Three months after giving the stoves to the families in the villages, Olopade returned. He took the same air quality measurements, repeated the survey of symptoms and saw a remarkable improvement. Carbon monoxide and particulate matter levels were dramatically lower, much closer to the WHO standards.
“People were very happy with the stoves. They’re very simple. They’re lined with ceramic which retains a lot of heat and promotes more complete combustion of the firewood or biomass fuel,” Olopade explained.
The women were burning the same fuel – cow dung, agricultural waste, and firewood – but the stoves had kept most of the pollutants from pouring into the homes. With this small change, “you can really improve the indoor environment,” Olopade said.
The health benefits were drastic. Before the intervention, many of the children and most of the mothers suffered from dry cough, runny noses, burning eyes, breathing difficulties, chest tightness, headaches and dizziness. All of these health problems plummeted after they started cooking on the clean stoves.
“Just by engaging the community in partnership, educating them on the dangers of exposure to toxic fumes and giving people efficient stoves, without changing their lives much, the change in symptoms is dramatic,” Olopade concluded.
Women and children also performed better on the pulmonary function test after the intervention. Olopade’s study is evidence that the 2 million deaths every year caused by indoor air pollution are easily preventable.
On a larger scale, the National Institutes of Health has begun tackling this problem with the US Department of State. Last September they began a program to distribute 100 million fuel efficient stoves across the world. The program is called the Global Alliance for Clean Cookstoves.
“Clean stoves could be as transformative as bed nets or vaccines,” Secretary of State Hillary Clinton said in announcing the effort last year.
With the humanitarian award from the Chest Foundation, Dr. Olopade paid $21 for each stove, a model which he confessed isn’t affordable for most of the world’s poor. The good news is that much cheaper stoves – and stoves that people can build themselves – are becoming available.
“The entrepreneurial model where they manufacture these stoves themselves using local materials are more sustainable than going around distributing stoves,” Olopade said.
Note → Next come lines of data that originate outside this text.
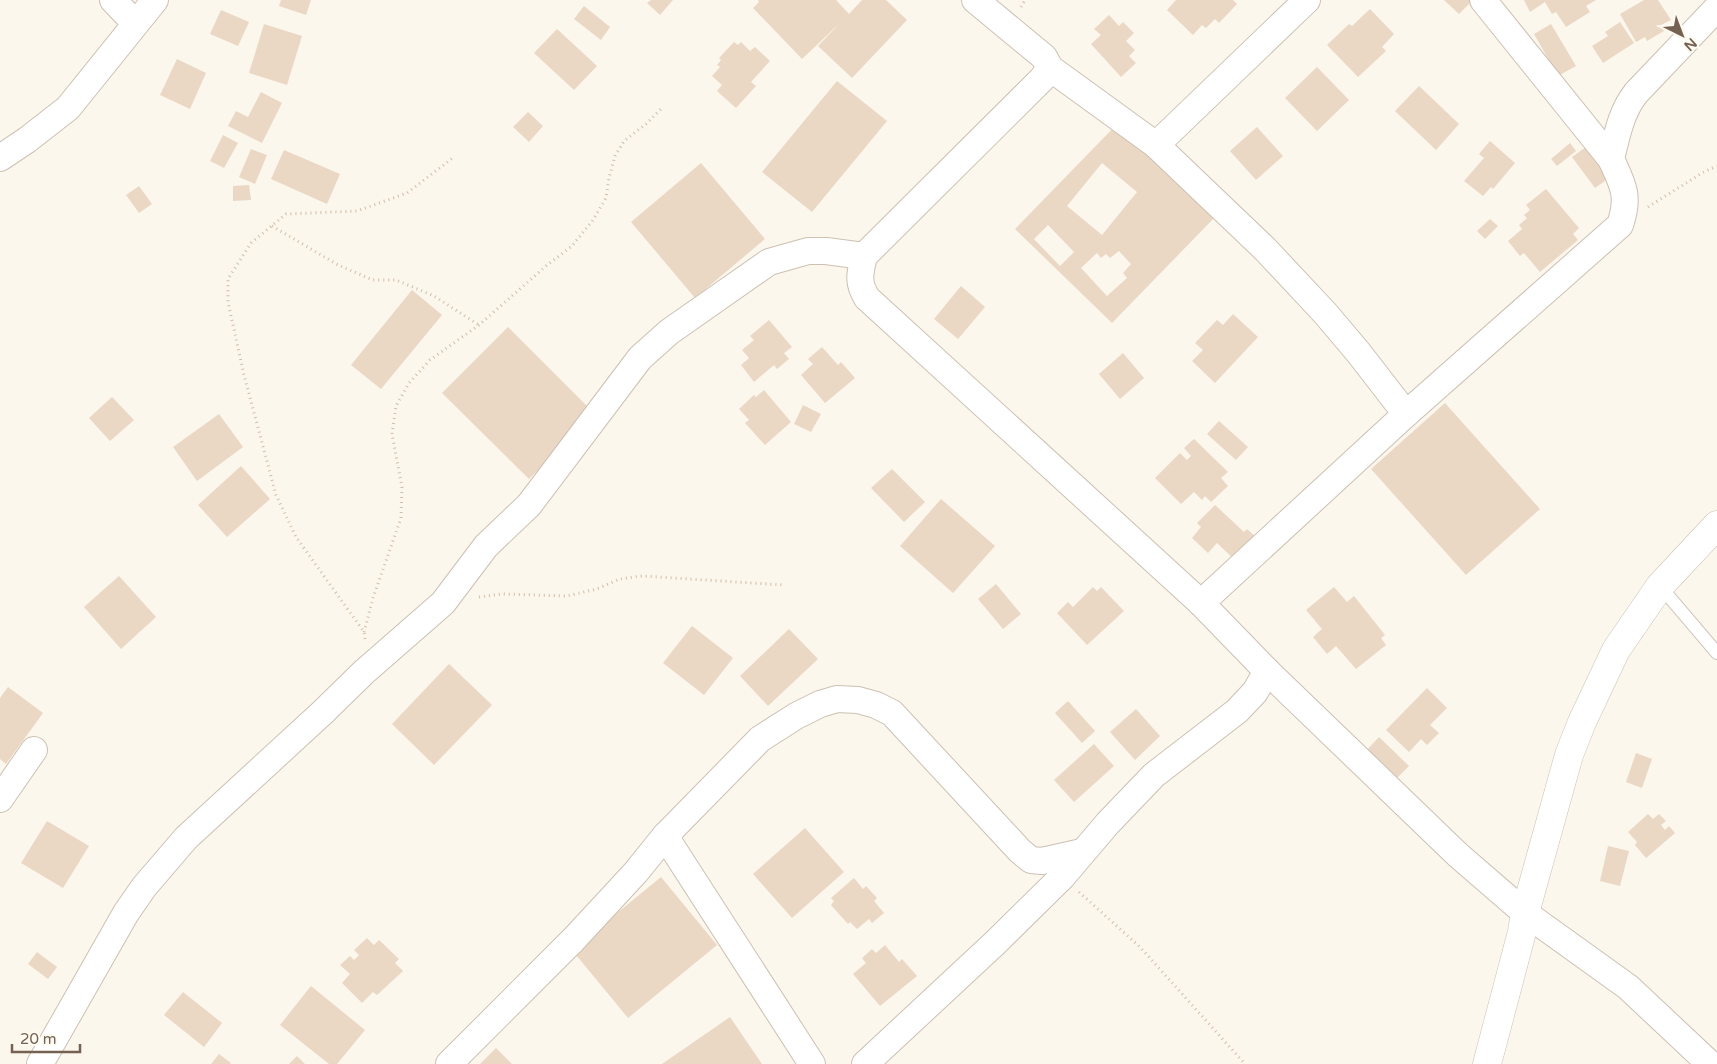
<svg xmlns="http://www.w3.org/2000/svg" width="1717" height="1064" font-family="'Varela Round',sans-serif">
	<rect width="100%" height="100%" fill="#fbf7ec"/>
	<!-- building -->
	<g fill="#ebd8c4" fill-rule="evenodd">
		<polygon points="281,0 311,0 306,15 279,6"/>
		<polygon points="651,0 673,0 660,15 647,3"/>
		<polygon points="758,0 836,0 849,14 862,0 886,0 907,20 852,78 818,46 840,23 802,59 753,8 759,2"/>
		<polygon points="1176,0 1233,0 1237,4 1219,23 1215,19 1206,28 1202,25 1193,35 1167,10"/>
		<polygon points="1444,0 1470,0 1472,1 1459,14"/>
		<polygon points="1524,0 1596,0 1586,6 1590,12 1566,27 1556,12 1552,14 1545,2 1530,12"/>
		<polygon points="1644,0 1658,0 1671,20 1661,25 1664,31 1647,41 1645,37 1636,42 1620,14"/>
		<polygon points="584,6 610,27 601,40 574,19"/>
		<polygon points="1370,9 1394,34 1382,47 1386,51 1358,77 1327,45 1349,24 1352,26"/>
		<polygon points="221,10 249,22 238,46 210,34"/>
		<polygon points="1109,15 1119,26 1123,22 1134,33 1126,41 1135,50 1129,56 1136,63 1121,77 1091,44 1101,35 1094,29"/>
		<polygon points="1620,22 1634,43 1603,63 1592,46 1608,36 1605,32"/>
		<polygon points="264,24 302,36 287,85 249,73"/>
		<polygon points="1551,24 1576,66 1558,76 1534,34"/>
		<polygon points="557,29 597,66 574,90 534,53"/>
		<polygon points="734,42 738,45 741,42 750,51 755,47 770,61 751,82 756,86 736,108 717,91 722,85 712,76 720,67 717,65 721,60 719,58"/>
		<polygon points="177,59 206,73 190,109 160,95"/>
		<polygon points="1317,67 1349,100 1317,131 1285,98"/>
		<polygon points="837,81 887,121 812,212 762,172"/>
		<polygon points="1419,86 1459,124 1436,150 1395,111"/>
		<polygon points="261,92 282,103 262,143 228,126 236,111 248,117"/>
		<polygon points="528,112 543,126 529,142 513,127"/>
		<path d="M1120,121L1217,215L1112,323L1015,229ZM1102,163L1137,192L1102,235L1067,206ZM1048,225L1074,252L1060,266L1034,239ZM1119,251L1131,264L1123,273L1127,278L1107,296L1081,268L1097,253L1101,258L1106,254L1110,258Z"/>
		<polygon points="1257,127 1283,156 1256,180 1230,151"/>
		<polygon points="223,135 238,143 224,168 210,161"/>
		<polygon points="1490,141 1515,163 1493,189 1491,187 1483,196 1464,181 1484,158 1479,154"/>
		<polygon points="1570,143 1576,151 1557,166 1551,159"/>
		<polygon points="1586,147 1609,178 1595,188 1572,157"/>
		<polygon points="251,149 267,155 255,184 239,177"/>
		<polygon points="284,150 340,174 327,204 271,179"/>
		<polygon points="701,163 765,239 695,298 631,222"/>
		<polygon points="249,185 251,200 233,201 233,186"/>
		<polygon points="139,186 152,204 139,213 126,195"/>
		<polygon points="1546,189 1579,228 1573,234 1578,240 1540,272 1524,253 1520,256 1508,241 1522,229 1519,225 1527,218 1524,215 1530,210 1526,205"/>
		<polygon points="1490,219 1498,226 1485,239 1477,231"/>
		<polygon points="961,286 985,307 958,339 934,319"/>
		<polygon points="412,290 442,315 381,389 351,365"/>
		<polygon points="1233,314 1258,337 1215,383 1192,361 1203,350 1195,343 1217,320 1223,325"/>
		<polygon points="769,320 792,347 784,353 789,359 777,369 774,365 754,382 741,365 749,358 742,350 754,340 750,336"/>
		<polygon points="508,327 595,414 529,479 442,393"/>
		<polygon points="822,347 838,365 841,362 855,378 825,403 801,375 813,364 808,359"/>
		<polygon points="1123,353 1144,378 1120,399 1099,374"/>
		<polygon points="764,390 791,422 765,445 745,423 749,420 739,409 754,395 756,397"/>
		<polygon points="112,397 134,420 110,441 89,418"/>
		<polygon points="1445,403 1540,509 1466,575 1371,469"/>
		<polygon points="803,405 821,414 811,432 794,424"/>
		<polygon points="219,414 243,447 197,481 173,447"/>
		<polygon points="1219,421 1248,447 1236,460 1207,434"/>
		<polygon points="1194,439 1228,472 1221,478 1228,486 1211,502 1205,496 1202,500 1194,492 1181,504 1155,478 1180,453 1187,460 1191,456 1184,448"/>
		<polygon points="241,466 270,499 227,537 198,505"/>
		<polygon points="892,469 925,502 904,522 871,488"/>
		<polygon points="941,499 995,546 953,593 900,546"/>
		<polygon points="1215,505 1244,532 1247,529 1257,538 1236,561 1217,543 1208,553 1192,538 1201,527 1197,523"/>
		<polygon points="119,576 156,617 121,649 84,607"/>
		<polygon points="996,584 1021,614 1003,629 978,599"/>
		<polygon points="1093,587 1097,591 1101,587 1124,611 1087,645 1057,613 1068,602 1073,607"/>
		<polygon points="1334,587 1347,602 1354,596 1385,635 1381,638 1386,645 1356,669 1336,646 1327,654 1313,637 1322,629 1306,610"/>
		<polygon points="692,626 733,658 704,695 663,663"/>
		<polygon points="789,629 818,659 768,706 740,676"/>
		<polygon points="449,664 492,705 434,765 392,724"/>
		<polygon points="8,687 43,713 6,764 0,759 0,698"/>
		<polygon points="1427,688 1447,708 1430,725 1439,733 1427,745 1421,739 1409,752 1386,730"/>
		<polygon points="1068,701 1095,731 1082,743 1055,713"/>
		<polygon points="1136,709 1160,736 1135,760 1110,732"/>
		<polygon points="1379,737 1409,766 1393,782 1364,753"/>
		<polygon points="1094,744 1114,766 1074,802 1054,780"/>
		<polygon points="1636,753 1652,759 1642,788 1626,782"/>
		<polygon points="1648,814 1653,819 1659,814 1666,821 1661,825 1665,830 1669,826 1675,833 1646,858 1635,845 1637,842 1628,832"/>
		<polygon points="47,821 89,846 63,888 21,863"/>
		<polygon points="805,828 844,872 792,918 753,874"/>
		<polygon points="1608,846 1629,851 1620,886 1600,881"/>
		<polygon points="661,877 717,945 628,1018 572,950"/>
		<polygon points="854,878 863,889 866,886 877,898 874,901 884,913 872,923 869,919 857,929 850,922 848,924 831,905 834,901 831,898"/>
		<polygon points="367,938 374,945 379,940 399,959 395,963 403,971 377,995 373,992 362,1003 342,983 350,974 340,965 350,956 354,960 359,955 354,950"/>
		<polygon points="885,945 899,962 902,959 917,976 880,1006 853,974 866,963 862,958 872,949 876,953"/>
		<polygon points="37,952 57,967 48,979 28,964"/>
		<polygon points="311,986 365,1030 337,1064 329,1064 280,1025"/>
		<polygon points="183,992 222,1023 204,1047 164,1015"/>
		<polygon points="730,1017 762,1064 662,1064"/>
		<polygon points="496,1048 512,1064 480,1064"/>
		<polygon points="219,1054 231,1063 230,1064 211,1064"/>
		<polygon points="297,1056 305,1064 289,1064"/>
	</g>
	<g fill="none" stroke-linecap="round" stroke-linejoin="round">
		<defs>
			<polyline id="lane" points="1660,586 1717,653"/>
			<g id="street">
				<polyline points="113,0 135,23"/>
				<path d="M975,0L1044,57L1050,68L1042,79L864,256C860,273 857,282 867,298L1201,603L1267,671L1458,855L1525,913L1628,987L1710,1064"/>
				<polyline points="1050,68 1156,145 1265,249 1325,313 1358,352 1406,414"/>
				<polyline points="1156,145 1307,0"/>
				<polyline points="0,158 27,140 68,108 155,0"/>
				<path d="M1611,159C1617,135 1621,112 1636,93L1717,8"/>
				<path d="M1201,603L1406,414L1620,225C1630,196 1623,185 1611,159L1483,0"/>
				<polyline points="0,799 34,750"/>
				<polyline points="665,836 812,1064"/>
				<polyline points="40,1064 126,913 144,887 186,838 322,713 364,672 443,603 486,546 529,505 640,358 669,332 769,262 808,251 826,251 864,256"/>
				<polyline points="449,1064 573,940 636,872 665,836 760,739 796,716 820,704 837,699 858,700 876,705 892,713 1020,851 1031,860 1042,861 1082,852"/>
				<polyline points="865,1064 995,943 1062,877 1108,823 1154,775 1237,711 1255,692 1267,671"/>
			</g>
			<polyline id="secondary" points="1487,1064 1522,932 1525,913 1569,755 1582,722 1616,650 1660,586 1717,525"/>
		</defs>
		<!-- lane casing -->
		<use href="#lane" stroke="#ccc0b2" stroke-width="14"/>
		<!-- street casing -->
		<use href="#street" stroke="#ccc0b2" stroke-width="28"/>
		<!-- secondary casing -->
		<use href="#secondary" stroke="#cec1b0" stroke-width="29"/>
		<!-- path -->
		<g stroke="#d3bda9" stroke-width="3" stroke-dasharray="1 4" stroke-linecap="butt">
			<polyline points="1021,7 1025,0"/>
			<polyline points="1648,207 1702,173 1717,166"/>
			<polyline points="272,226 338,265 373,280 396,280 434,296 479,325"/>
			<polyline points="479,597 502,594 567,596 597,589 620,579 642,576 784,585"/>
			<polyline points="364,632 373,598 401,518 402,487 392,434 396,406 409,383 430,360 479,325 546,266 572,246 593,220 606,198 609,178 615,156 624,141 646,124 661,109"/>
			<polyline points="365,639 364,632 296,537 276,495 244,375 228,302 228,279 251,243 286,214 357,211 407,193 454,157"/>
			<polyline points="1079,892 1140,947 1245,1064"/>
		</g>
		<!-- lane -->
		<use href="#lane" stroke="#fff" stroke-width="12"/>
		<!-- street -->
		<use href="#street" stroke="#fff" stroke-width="26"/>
		<!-- secondary -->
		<use href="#secondary" stroke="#fff" stroke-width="28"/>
	</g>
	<!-- north arrow -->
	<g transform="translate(1682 35) rotate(138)" stroke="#fdfaf2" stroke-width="4" paint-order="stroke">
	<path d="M0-4L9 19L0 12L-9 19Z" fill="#746151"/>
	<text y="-8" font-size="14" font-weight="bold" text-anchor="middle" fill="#746151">N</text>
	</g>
	<!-- scale -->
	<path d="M12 1044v8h68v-8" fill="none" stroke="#746151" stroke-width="2.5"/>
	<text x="20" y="1044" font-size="15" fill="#746151" stroke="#fdfaf2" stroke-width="4" paint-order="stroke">20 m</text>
</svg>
He noted that such programs exist in other developing countries, like Haiti, India and Kenya. Distributing stoves is a stop-gap measure until such programs are operational, he said.
Entering the homes of poor families in Nigeria and finding ways to fix an enormous health problem there was particularly meaningful for Dr. Olopade.
“Most of these children look like my own children,” he said. “It’s been a great opportunity to be able to go back to Africa to do research. The opportunity to learn from these people and to understand disease better is tremendous.”
Each academic year, the MacLean Center for Clinical Medical Ethics organizes a series of lunchtime seminars by physicians, biologists, economists, social scientists and other experts covering the biggest questions in health care and ethics. This year’s theme is “Health Disparities: Local, National, Global,” and the series was put together with the Urban Health Initiative, the Global Health Initiative, and Finding Answers. ScienceLife will carry regular coverage of this unique series, and video of the lectures will be posted when available.